Com a imposição de medidas oficiais restritivas para enfrentar a Covid-19, a partir de março do ano passado, a estimativa é que existam 500 prédios, no centro do Rio, fechados ou parcialmente desativados, aos que se somam centenas de restaurantes, bares e lojas que encerraram as suas atividades. Revitalizar essa parte da cidade, instituindo áreas residenciais, é o projeto que se encaminha para o aval da esfera pública competente em uma iniciativa para minimizar os prejuízos econômicos que se acumulam.

Por outro lado, municípios da Região Serrana do Rio viram a procura por compra e aluguel de imóveis crescerem cerca de 40%, principalmente na cidade de Petrópolis, a 66 quilômetros do centro da capital. Em Cabo Frio, na Região dos Lagos, houve um aumento de 30% na locação de imóveis por temporada, um movimento atípico no setor que registra maior movimento nos meses de férias escolares.

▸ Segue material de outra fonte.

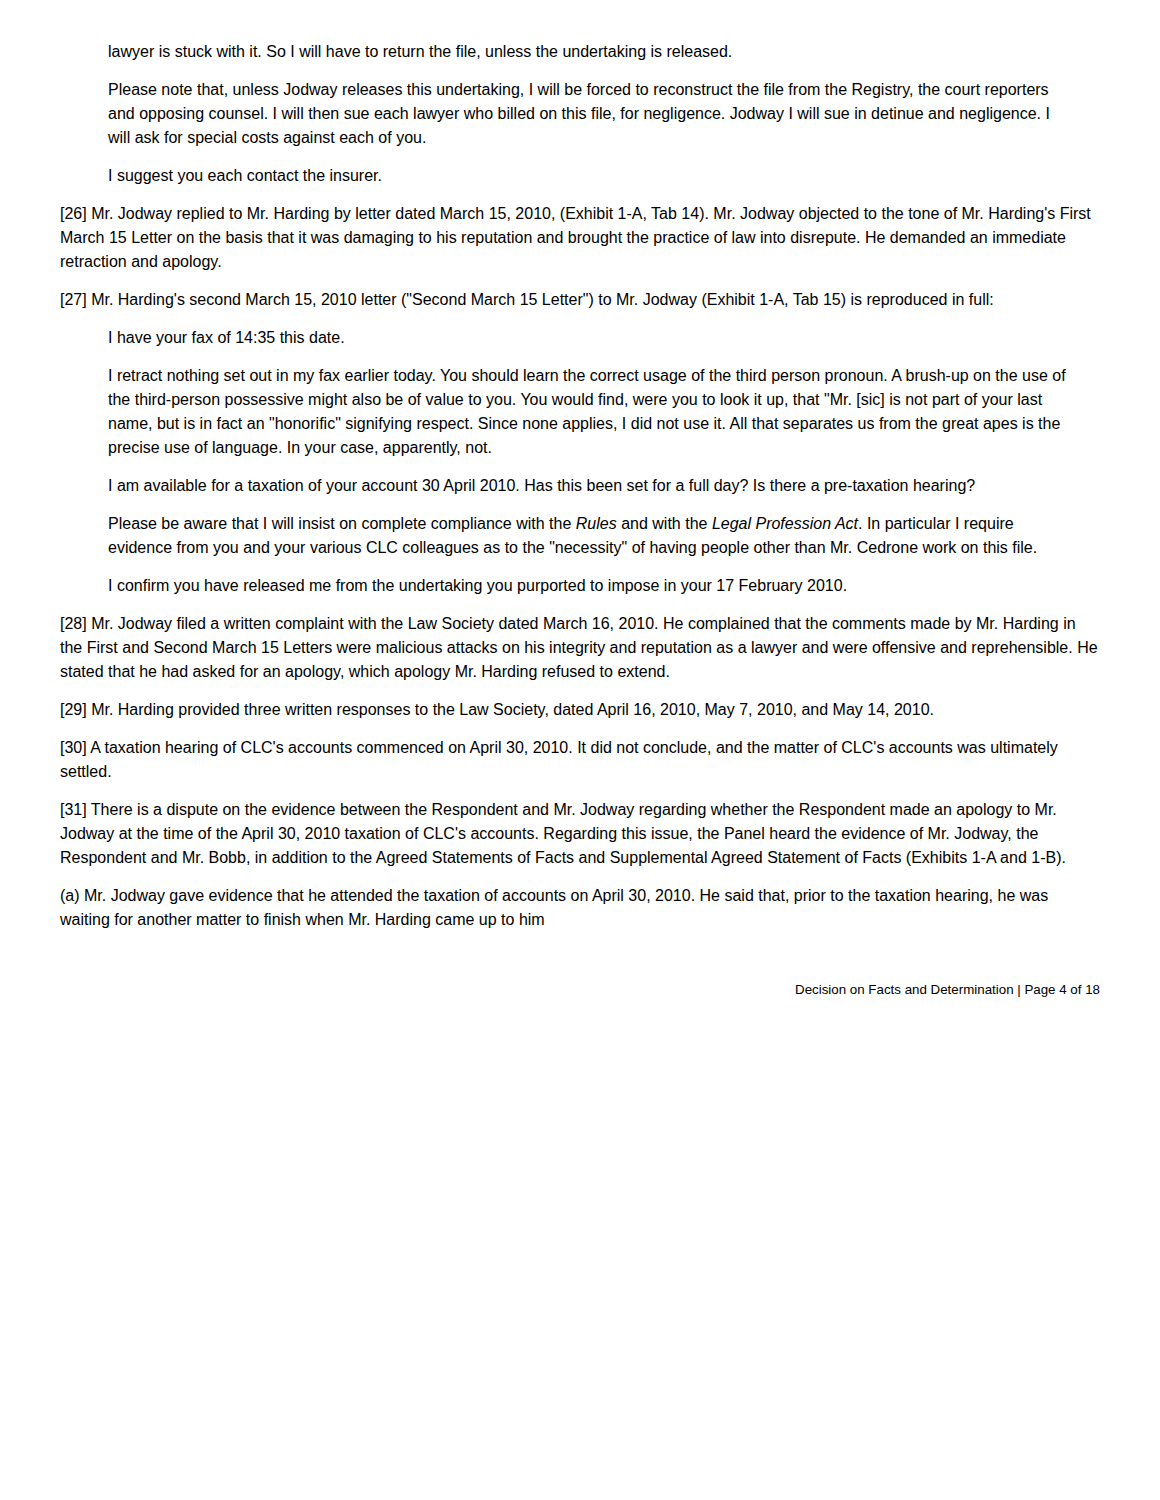lawyer is stuck with it. So I will have to return the file, unless the undertaking is released.
Please note that, unless Jodway releases this undertaking, I will be forced to reconstruct the file from the Registry, the court reporters and opposing counsel. I will then sue each lawyer who billed on this file, for negligence. Jodway I will sue in detinue and negligence. I will ask for special costs against each of you.
I suggest you each contact the insurer.
[26] Mr. Jodway replied to Mr. Harding by letter dated March 15, 2010, (Exhibit 1-A, Tab 14). Mr. Jodway objected to the tone of Mr. Harding's First March 15 Letter on the basis that it was damaging to his reputation and brought the practice of law into disrepute. He demanded an immediate retraction and apology.
[27] Mr. Harding's second March 15, 2010 letter ("Second March 15 Letter") to Mr. Jodway (Exhibit 1-A, Tab 15) is reproduced in full:
I have your fax of 14:35 this date.
I retract nothing set out in my fax earlier today. You should learn the correct usage of the third person pronoun. A brush-up on the use of the third-person possessive might also be of value to you. You would find, were you to look it up, that "Mr. [sic] is not part of your last name, but is in fact an "honorific" signifying respect. Since none applies, I did not use it. All that separates us from the great apes is the precise use of language. In your case, apparently, not.
I am available for a taxation of your account 30 April 2010. Has this been set for a full day? Is there a pre-taxation hearing?
Please be aware that I will insist on complete compliance with the Rules and with the Legal Profession Act. In particular I require evidence from you and your various CLC colleagues as to the "necessity" of having people other than Mr. Cedrone work on this file.
I confirm you have released me from the undertaking you purported to impose in your 17 February 2010.
[28] Mr. Jodway filed a written complaint with the Law Society dated March 16, 2010. He complained that the comments made by Mr. Harding in the First and Second March 15 Letters were malicious attacks on his integrity and reputation as a lawyer and were offensive and reprehensible. He stated that he had asked for an apology, which apology Mr. Harding refused to extend.
[29] Mr. Harding provided three written responses to the Law Society, dated April 16, 2010, May 7, 2010, and May 14, 2010.
[30] A taxation hearing of CLC's accounts commenced on April 30, 2010. It did not conclude, and the matter of CLC's accounts was ultimately settled.
[31] There is a dispute on the evidence between the Respondent and Mr. Jodway regarding whether the Respondent made an apology to Mr. Jodway at the time of the April 30, 2010 taxation of CLC's accounts. Regarding this issue, the Panel heard the evidence of Mr. Jodway, the Respondent and Mr. Bobb, in addition to the Agreed Statements of Facts and Supplemental Agreed Statement of Facts (Exhibits 1-A and 1-B).
(a) Mr. Jodway gave evidence that he attended the taxation of accounts on April 30, 2010. He said that, prior to the taxation hearing, he was waiting for another matter to finish when Mr. Harding came up to him
Decision on Facts and Determination | Page 4 of 18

Readequação de espaços e serviços

Enfim, o teletrabalho mudou a perspectiva laboral dos profissionais, o modo de vida e as prioridades, com reflexos importantes no ambiente urbano sustentado por componentes econômicos, como taxas e tributos, e conexões sociais e culturais tradicionais. Frente à aceleração abrupta de um processo digital que vinha caminhando, até então, em compasso aceitável com a gradual evolução tecnológica da sociedade, novos parâmetros de ajustes terão que ser buscados, repensados e alinhados pelos gestores públicos, tanto na readequação dos espaços e serviços urbanos, quanto na implantação de programas sociais para atender a uma legião de centenas de milhares de trabalhadores alijados de seus empregos e que perderam a fonte de sustento (somente no setor do trabalho doméstico formalizado a perda chegou a 1,7 milhão de empregos).

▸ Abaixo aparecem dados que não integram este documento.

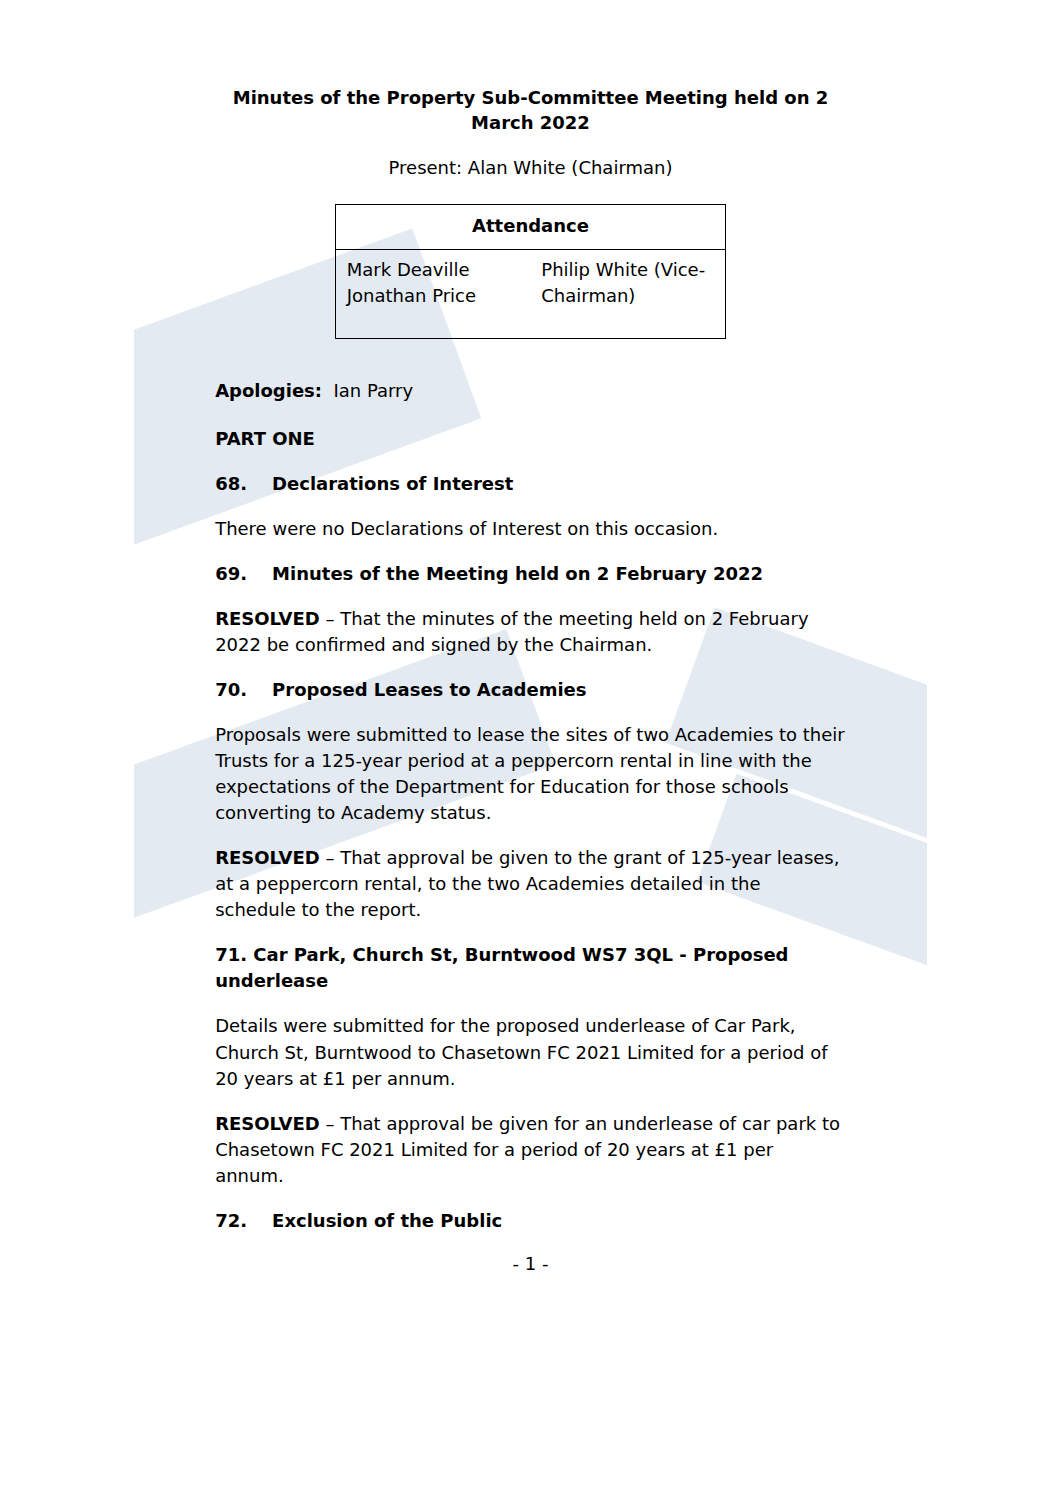Minutes of the Property Sub-Committee Meeting held on 2 March 2022
Present: Alan White (Chairman)
| Attendance |
| --- |
| Mark Deaville Jonathan Price | Philip White (Vice-Chairman) |
Apologies: Ian Parry
PART ONE
68. Declarations of Interest
There were no Declarations of Interest on this occasion.
69. Minutes of the Meeting held on 2 February 2022
RESOLVED – That the minutes of the meeting held on 2 February 2022 be confirmed and signed by the Chairman.
70. Proposed Leases to Academies
Proposals were submitted to lease the sites of two Academies to their Trusts for a 125-year period at a peppercorn rental in line with the expectations of the Department for Education for those schools converting to Academy status.
RESOLVED – That approval be given to the grant of 125-year leases, at a peppercorn rental, to the two Academies detailed in the schedule to the report.
71. Car Park, Church St, Burntwood WS7 3QL - Proposed underlease
Details were submitted for the proposed underlease of Car Park, Church St, Burntwood to Chasetown FC 2021 Limited for a period of 20 years at £1 per annum.
RESOLVED – That approval be given for an underlease of car park to Chasetown FC 2021 Limited for a period of 20 years at £1 per annum.
72. Exclusion of the Public
- 1 -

No Rio de Janeiro, um programa estadual que se desenvolve desde setembro do ano passado chegou a marca de 1 milhão de quentinhas ofertadas diariamente (café da manhã, almoço e janta), em locais fixos, para pessoas que perderam seus empregos e se encontram em situação de vulnerabilidade social. Devem ser reativados os restaurantes populares e até uma biblioteca pública, no centro da cidade, planeja abrigar um ponto de acolhimento e de entrega de refeições, com distribuição de livros e leitura de poesia.

Com a expectativa de que a vacinação em 2021 alcance grande parte da população global, há de se observar os desdobramentos da crise social e as perspectivas pragmáticas e imediatas que mirem à recuperação dos ambientes urbanos das grandes cidades, visando devolver o brilho e o poder de atração peculiares de cada uma delas, ainda que o fenômeno do teletrabalho e a aceleração das tecnologias digitais se mostrem um caminho sem volta.


Sheila Sacks é jornalista e trabalha em Assessoria de Imprensa na cidade do Rio de Janeiro.